**Assignment:** Each line below from the one containing "54 180 11023" through the one containing "164 16 35156" is to be given again exactly, and no line outside that span.

**Data:**
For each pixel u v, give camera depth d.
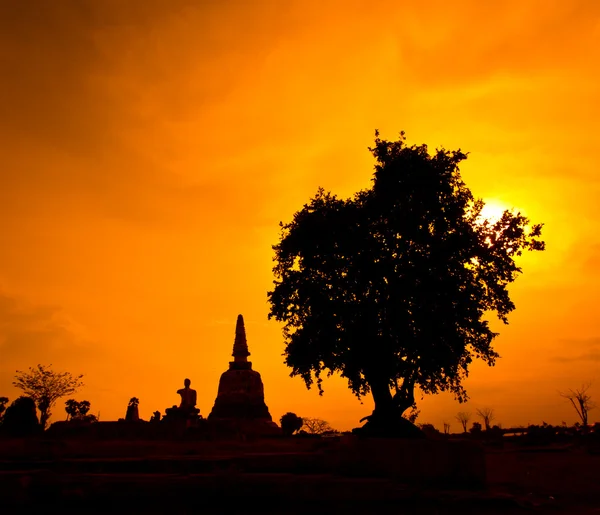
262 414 59.41
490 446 52.25
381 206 24.09
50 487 13.42
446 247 22.92
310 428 80.44
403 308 22.55
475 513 14.88
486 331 23.25
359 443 17.97
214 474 15.38
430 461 17.95
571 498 18.42
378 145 25.73
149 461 16.89
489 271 24.03
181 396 56.78
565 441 54.62
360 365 23.25
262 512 13.85
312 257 24.73
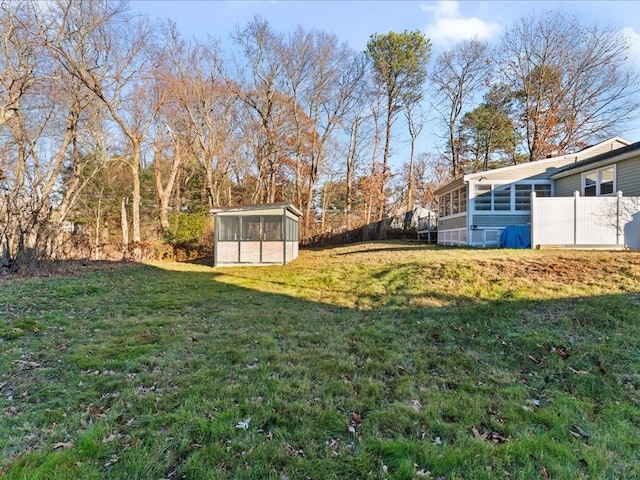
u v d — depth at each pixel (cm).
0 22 1252
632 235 1016
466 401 314
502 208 1459
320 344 452
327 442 255
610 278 644
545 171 1466
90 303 680
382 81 2814
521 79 2425
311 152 2778
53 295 735
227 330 509
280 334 491
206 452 239
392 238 2419
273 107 2514
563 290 608
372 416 288
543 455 241
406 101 2895
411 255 1150
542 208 1055
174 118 2158
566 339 443
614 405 311
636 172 1077
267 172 2692
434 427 275
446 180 3116
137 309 637
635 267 684
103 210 2364
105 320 563
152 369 376
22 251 1059
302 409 296
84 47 1522
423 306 609
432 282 732
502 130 2705
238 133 2595
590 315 500
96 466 227
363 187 2927
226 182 2759
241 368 377
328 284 849
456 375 369
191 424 271
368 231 2484
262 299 716
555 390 340
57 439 256
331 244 2488
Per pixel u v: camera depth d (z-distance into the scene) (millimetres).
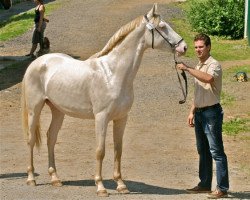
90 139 14781
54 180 11023
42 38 27047
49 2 43188
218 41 30453
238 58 26422
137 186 10977
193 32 31938
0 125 16312
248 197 10203
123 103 10297
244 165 12602
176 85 21203
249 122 16219
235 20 31094
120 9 38438
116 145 10539
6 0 31859
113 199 10055
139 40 10266
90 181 11312
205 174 10484
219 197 10055
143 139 14766
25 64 25594
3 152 13664
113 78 10273
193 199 10047
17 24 35750
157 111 17781
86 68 10531
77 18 35969
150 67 24609
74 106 10617
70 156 13258
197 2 32812
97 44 29562
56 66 10859
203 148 10383
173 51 10195
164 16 35156
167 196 10234
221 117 10031
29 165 11172
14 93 20172
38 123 11195
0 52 28500
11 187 10938
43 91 11008
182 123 16453
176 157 13203
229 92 19859
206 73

**Response for this exercise:**
54 180 11023
42 38 27047
49 2 43188
218 41 30453
238 58 26422
137 186 10977
193 32 31938
0 125 16312
248 197 10203
123 103 10297
244 165 12602
176 85 21203
249 122 16219
235 20 31094
120 9 38438
116 145 10539
6 0 31859
113 199 10055
139 40 10266
90 181 11312
205 174 10484
219 197 10055
143 139 14766
25 64 25594
3 152 13664
113 78 10273
193 199 10047
17 24 35750
157 111 17781
86 68 10531
77 18 35969
150 67 24609
74 106 10617
70 156 13258
197 2 32812
97 44 29562
56 66 10859
203 148 10383
173 51 10195
164 16 35156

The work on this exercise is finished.